- **EXERCISE PASSAGE**
>>>
Fats and fatty acids and our health: chemistry and politics

Butter on a dish

I wrote about omega-3 fatty acids the last time, but, until I read Professor Robert L. Wolke's wonderful book, What Einstein Told His Cook, I didn't understand the name or remember much of the chemistry behind the fatty acids or fats themselves for that matter.

So let's start with a little chemistry, thanks to Wolke who is an emeritus  professor of that discipline and wrote a Food 101 column for the Washington Post for a number of years.

Fats, also called triglycerides, are chemical substances whose molecules are made up of three fatty acid, long chains of carbon atoms hooked onto a connector called glycerol. The carbon atoms themselves usually have two hydrogen atoms and if every carbon in the fatty acid chain has both its soul-mate hydrogens then we call it a saturated fatty acid.

When one carbon hydrogen is lacking its pair of hydrogens, the fatty acid is termed monounsaturated; if two (or three or more) carbons find themselves without their hydrogens, the fatty acid is polyunsaturated.

And then there's olive oil

The last carbon on a fatty acid's chain is termed the omega carbon from the final letter in the Greek alphabet. Omega-3 fatty acids, the good kind I've mentioned before, are missing hydrogens three carbons from the end of their chain.

So Omega-6 fatty acids, the much less healthful kind, lack hydrogens six places away from the omega end of the carbon line. And so on for Omega-9 fatty acids.

And while we're at it, if we're talking about a mostly saturated fat, it's likely to be a solid and from  an animal source (or a chemistry lab). Those that are mostly unsaturated are usually from vegetable sources and are much more commonly liquids.
<<<
- **ASSIGNED TASK 1**
In the fats and fatty acids text, why do omega-3 fatty acids have that name? Answer in one to three sentences.
- **ASSIGNED TASK 2**
List every kind of fatty acid that the fats and fatty acids text names.
- **ASSIGNED TASK 3**
Resume the piece on fats and fatty acids after its last sentence.

Collected data
>>>
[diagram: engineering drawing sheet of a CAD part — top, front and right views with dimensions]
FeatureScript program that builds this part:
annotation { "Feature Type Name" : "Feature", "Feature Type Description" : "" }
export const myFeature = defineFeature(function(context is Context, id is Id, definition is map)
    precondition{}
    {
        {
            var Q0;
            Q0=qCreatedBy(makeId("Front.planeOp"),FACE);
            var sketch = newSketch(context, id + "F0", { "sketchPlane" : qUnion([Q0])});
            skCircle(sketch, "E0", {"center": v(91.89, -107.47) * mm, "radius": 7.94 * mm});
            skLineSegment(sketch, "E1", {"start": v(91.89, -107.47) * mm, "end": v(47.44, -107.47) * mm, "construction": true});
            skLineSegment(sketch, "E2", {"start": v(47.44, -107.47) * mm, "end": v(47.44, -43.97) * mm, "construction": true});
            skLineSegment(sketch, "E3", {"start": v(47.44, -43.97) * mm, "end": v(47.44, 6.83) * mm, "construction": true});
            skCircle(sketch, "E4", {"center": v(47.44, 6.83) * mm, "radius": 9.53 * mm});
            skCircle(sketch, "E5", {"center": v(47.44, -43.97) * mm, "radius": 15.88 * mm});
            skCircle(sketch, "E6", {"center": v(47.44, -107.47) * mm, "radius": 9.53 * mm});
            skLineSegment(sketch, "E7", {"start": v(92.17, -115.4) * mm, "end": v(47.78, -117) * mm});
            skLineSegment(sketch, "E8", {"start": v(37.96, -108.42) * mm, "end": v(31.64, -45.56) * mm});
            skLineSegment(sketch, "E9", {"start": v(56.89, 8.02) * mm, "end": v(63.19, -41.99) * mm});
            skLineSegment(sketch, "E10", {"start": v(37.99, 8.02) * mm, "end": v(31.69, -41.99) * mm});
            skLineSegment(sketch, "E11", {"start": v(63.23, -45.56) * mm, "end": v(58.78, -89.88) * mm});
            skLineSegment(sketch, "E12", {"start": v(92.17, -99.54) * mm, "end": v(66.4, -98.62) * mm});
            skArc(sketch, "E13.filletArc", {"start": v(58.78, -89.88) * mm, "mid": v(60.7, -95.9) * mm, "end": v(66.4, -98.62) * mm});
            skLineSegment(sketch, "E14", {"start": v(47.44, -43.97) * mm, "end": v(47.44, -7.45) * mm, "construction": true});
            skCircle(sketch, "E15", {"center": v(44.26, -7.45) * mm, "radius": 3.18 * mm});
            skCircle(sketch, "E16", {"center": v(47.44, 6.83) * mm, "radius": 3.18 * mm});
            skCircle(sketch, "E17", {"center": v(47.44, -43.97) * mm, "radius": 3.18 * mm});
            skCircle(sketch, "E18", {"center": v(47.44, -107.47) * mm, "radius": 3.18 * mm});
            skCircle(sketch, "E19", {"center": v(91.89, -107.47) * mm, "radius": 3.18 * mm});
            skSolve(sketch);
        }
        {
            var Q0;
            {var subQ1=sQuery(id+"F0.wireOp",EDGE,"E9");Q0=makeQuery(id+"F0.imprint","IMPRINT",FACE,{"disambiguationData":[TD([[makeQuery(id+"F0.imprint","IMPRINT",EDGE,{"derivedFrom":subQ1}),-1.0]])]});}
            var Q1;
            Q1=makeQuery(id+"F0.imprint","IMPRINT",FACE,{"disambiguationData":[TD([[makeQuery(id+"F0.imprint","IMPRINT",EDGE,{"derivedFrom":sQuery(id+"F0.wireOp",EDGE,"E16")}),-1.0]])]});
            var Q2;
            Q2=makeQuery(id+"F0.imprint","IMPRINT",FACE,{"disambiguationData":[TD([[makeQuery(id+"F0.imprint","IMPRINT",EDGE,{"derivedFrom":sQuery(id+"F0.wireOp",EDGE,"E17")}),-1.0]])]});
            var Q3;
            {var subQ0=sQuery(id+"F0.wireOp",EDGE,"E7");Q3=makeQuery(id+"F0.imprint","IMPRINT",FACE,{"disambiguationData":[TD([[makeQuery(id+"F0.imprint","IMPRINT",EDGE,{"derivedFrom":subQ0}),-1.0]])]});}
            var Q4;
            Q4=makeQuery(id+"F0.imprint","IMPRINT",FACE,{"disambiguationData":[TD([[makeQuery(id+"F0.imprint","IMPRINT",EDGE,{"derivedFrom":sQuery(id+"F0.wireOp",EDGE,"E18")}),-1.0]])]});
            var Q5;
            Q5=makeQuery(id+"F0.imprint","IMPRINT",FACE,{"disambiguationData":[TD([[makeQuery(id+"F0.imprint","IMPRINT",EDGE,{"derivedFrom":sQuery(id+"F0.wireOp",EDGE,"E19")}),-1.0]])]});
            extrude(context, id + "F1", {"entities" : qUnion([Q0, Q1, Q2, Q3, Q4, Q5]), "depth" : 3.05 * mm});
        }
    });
<<<
- **ANSWER AREA 1**
The last carbon on a fatty acid's chain is called the omega carbon, after the final letter of the Greek alphabet. Omega-3 fatty acids are missing hydrogens three carbons from that end of the chain.

- **ANSWER AREA 2**
Saturated, monounsaturated, polyunsaturated, omega-3, omega-6, omega-9

- **ANSWER AREA 3**
Two more chemistry concepts for today, then I'll quit. If you look at the composition of a particular vegetable oil, part may be saturated, part monounsaturated and part polyunsaturated. The proportions count in deciding if the veggie oil is good for you or not, as saturated fats aren't healthy.

When food manufacturers want to stack the deck and sell you solids, not liquids (think margarine versus canola oil), they can add hydrogens in a technical process. On the other hand, partially unsaturated fats are easier to spread than totally solid ones.

That process, hydrogenation, can produce molecules rarely found in nature and one of the consequences of doing so led to trans fats, where the hydrogens added end up on opposite sides of a carbon. Those trans fats turned out to be nasty beasts (this was suggested in the medical literature as early as 1988), causing heart disease, with one estimate of 20,000 additional deaths per year in the United States. That number was published in  The American Journal of Public Health in 1995.

Thirteen years later, in January 2008, the state of California passed a law to minimize restaurants use of trans fats to less than half a gram per serving and in 2010 started to enforce that law. Apparently the state didn't think the restaurants would be able to comply with the new rules immediately and gave them two years to make changes. During all that time they could serve more than the limit of trans fats. Bakeries will have to comply with a similar law beginning on January 1, 2011.

I'll come back to the various kinds of fatty acids next time as there's more to add.

In the meantime, especially over the holidays, be aware of what you choose to eat.

Have a Merry (and healthy) Christmas.